C’est l’aspect académique du dessin.
(et attention, je le dis parce que je viens d’y penser : l’académisme et le réalisme, c’est deux choses séparées : Sienkiewicz a une base académique, parce qu’il a appris comment faire, et il s’en est complètement libéré, jouant avec les limites du réalisme et les frontières de la caricature.)
Là encore, dans l’académisme, il y a des bons et des moins bons. Si on tient un peu un crayon, on finit par voir la maîtrise, ce que j’appelle « la base de dessin ». Et après, il y a le vernis.

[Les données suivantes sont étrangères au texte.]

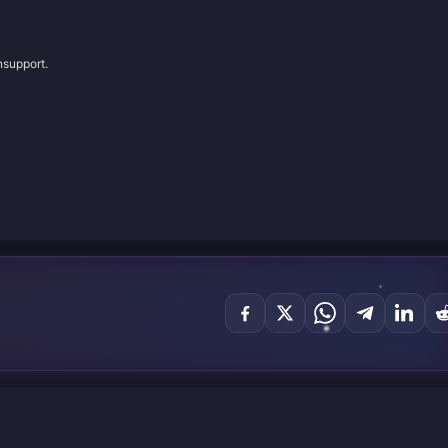
nsupport.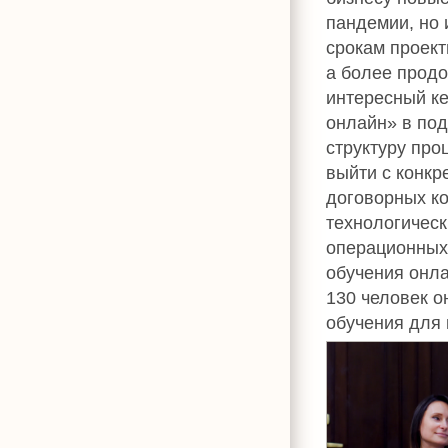
пандемии, но 
срокам проек
а более прод
интересный ке
онлайн» в под
структуру про
выйти с конкр
договорных ко
технологическ
операционных з
обучения онл
130 человек о
обучения для 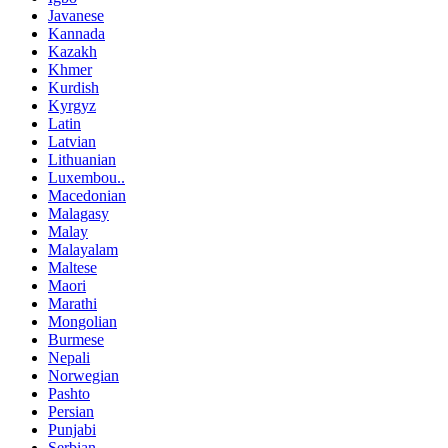
Javanese
Kannada
Kazakh
Khmer
Kurdish
Kyrgyz
Latin
Latvian
Lithuanian
Luxembou..
Macedonian
Malagasy
Malay
Malayalam
Maltese
Maori
Marathi
Mongolian
Burmese
Nepali
Norwegian
Pashto
Persian
Punjabi
Serbian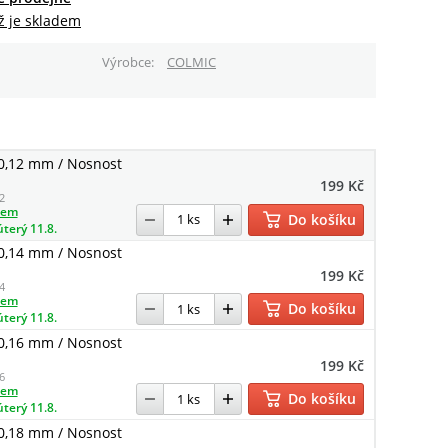
ž je skladem
Výrobce
COLMIC
0,12 mm / Nosnost
199 Kč
2
dem
Do košíku
úterý 11.8.
0,14 mm / Nosnost
199 Kč
4
dem
Do košíku
úterý 11.8.
0,16 mm / Nosnost
199 Kč
6
dem
Do košíku
úterý 11.8.
0,18 mm / Nosnost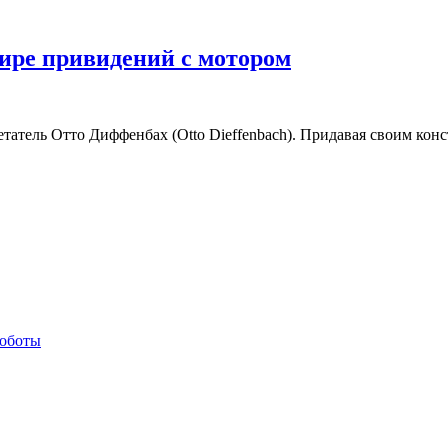
ире привидений с мотором
атель Отто Диффенбах (Otto Dieffenbach). Придавая своим кон
иоботы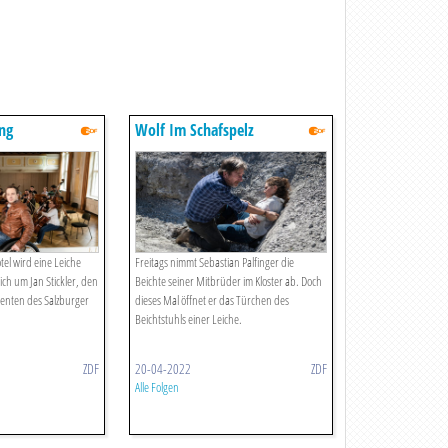
ng
Wolf Im Schafspelz
el wird eine Leiche
Freitags nimmt Sebastian Palfinger die
ich um Jan Stickler, den
Beichte seiner Mitbrüder im Kloster ab. Doch
enten des Salzburger
dieses Mal öffnet er das Türchen des
Beichtstuhls einer Leiche.
ZDF
20-04-2022
ZDF
Alle Folgen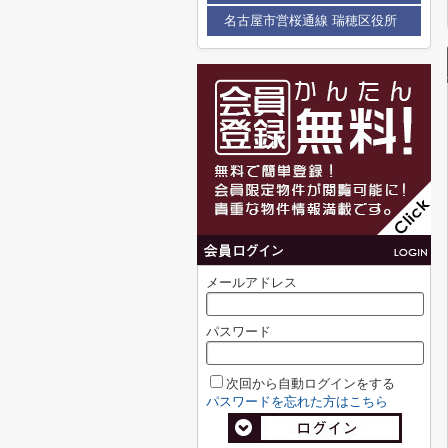
名古屋市営桜通線 瑞穂区役所
メールアドレス
パスワード
次回から自動ログインをする
パスワードを忘れた方はこちら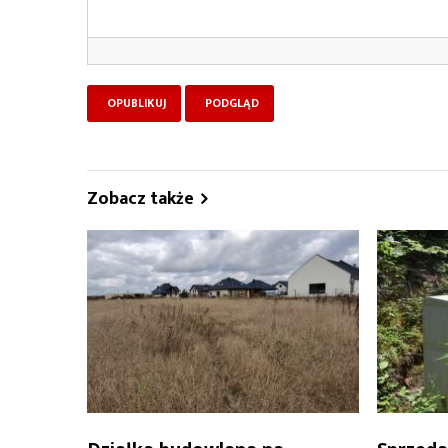
Zobacz także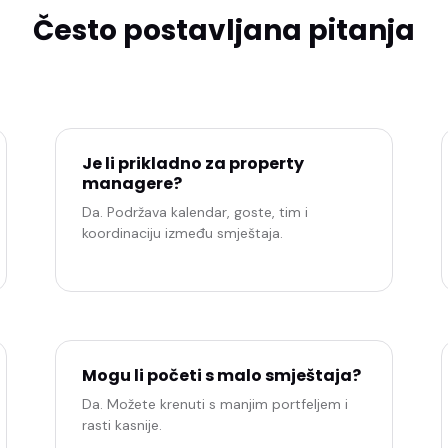
Često postavljana pitanja
Jasni odgovori prije zahtjeva za ponudu.
Je li prikladno za property
managere?
Da. Podržava kalendar, goste, tim i
koordinaciju između smještaja.
Mogu li početi s malo smještaja?
Da. Možete krenuti s manjim portfeljem i
rasti kasnije.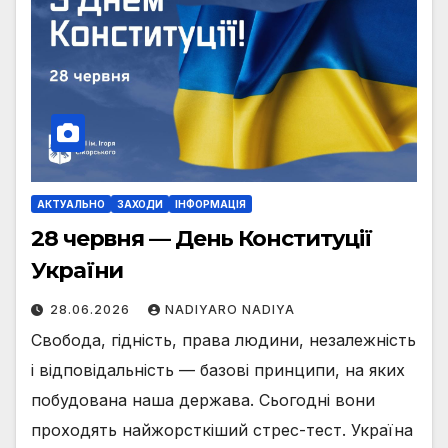
АКТУАЛЬНО
ЗАХОДИ
ІНФОРМАЦІЯ
28 червня — День Конституції
України
28.06.2026
NADIYARO NADIYA
Свобода, гідність, права людини, незалежність
і відповідальність — базові принципи, на яких
побудована наша держава. Сьогодні вони
проходять найжорсткіший стрес-тест. Україна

Un gars comme Ethan Van Sciver, il encre comme Brian Bolland, sauf qu’il n’a pas la base de dessin de Brian Bolland, et pour qui tient un crayon de temps en temps, c’est frappant.
Dans la catégorie « mauvais dessinateurs », il y a des gars qui ont une forte personnalité. On pourrait parler bien évidemment de Kirby, qui commet des fautes partout, mais qui a créé un système, un code, et qui a dépassé tout ça. Tim Sale aussi est un mauvais dessinateur au sens technique. Je pourrais aussi citer Eddie Campbell ou l’un de mes petits préférés, Flint Henry, qui a fait du Grimjack ou du Man-Bat.
Après, y a des cas étranges : Colan, par exemple. Sa base de dessin, elle est là, il a une approche académique. Mais au fil des ans, il s’est émancipé de tout ça : ses éclairages sont impressionnants mais contradictoires, ses perspectives sont faussées, ses visages ne sont pas droits, ses compositions sont bordéliques… et pourtant, tout fonctionne. Il est parti d’un dessin académique pour évoluer vers une espèce de chaos visuel (et si c’était un étudiant en école d’art, il serait recalé).
Là-dessus, académique ou pas, je crois qu’il y a de mauvais dessinateurs tout court. Dans l’approche réaliste, je trouve que Tom Lyle n’a jamais su se débarrasser de ses faiblesses, de même que Rob Guillory, dans une perspective pas académique, ne parvient pas à donner du volume et du relief à son trait (retirez-lui la couleur et le scénario, il reste un mauvais dessin).
C’est très difficile à expliquer, le mauvais dessin. C’est à la fois une mauvaise technique, de mauvais choix et une absence de personnalité. Parfois l’un, parfois les trois. C’est compliqué.
Moi, je refuse le terme : d’une c’est souvent la trace d’un anglicisme, et de deux, l’artiste, il fait « son » truc. Là, c’est souvent des illustrateurs sur commande. Employer « artiste » ici me semble revenir à galvauder le terme.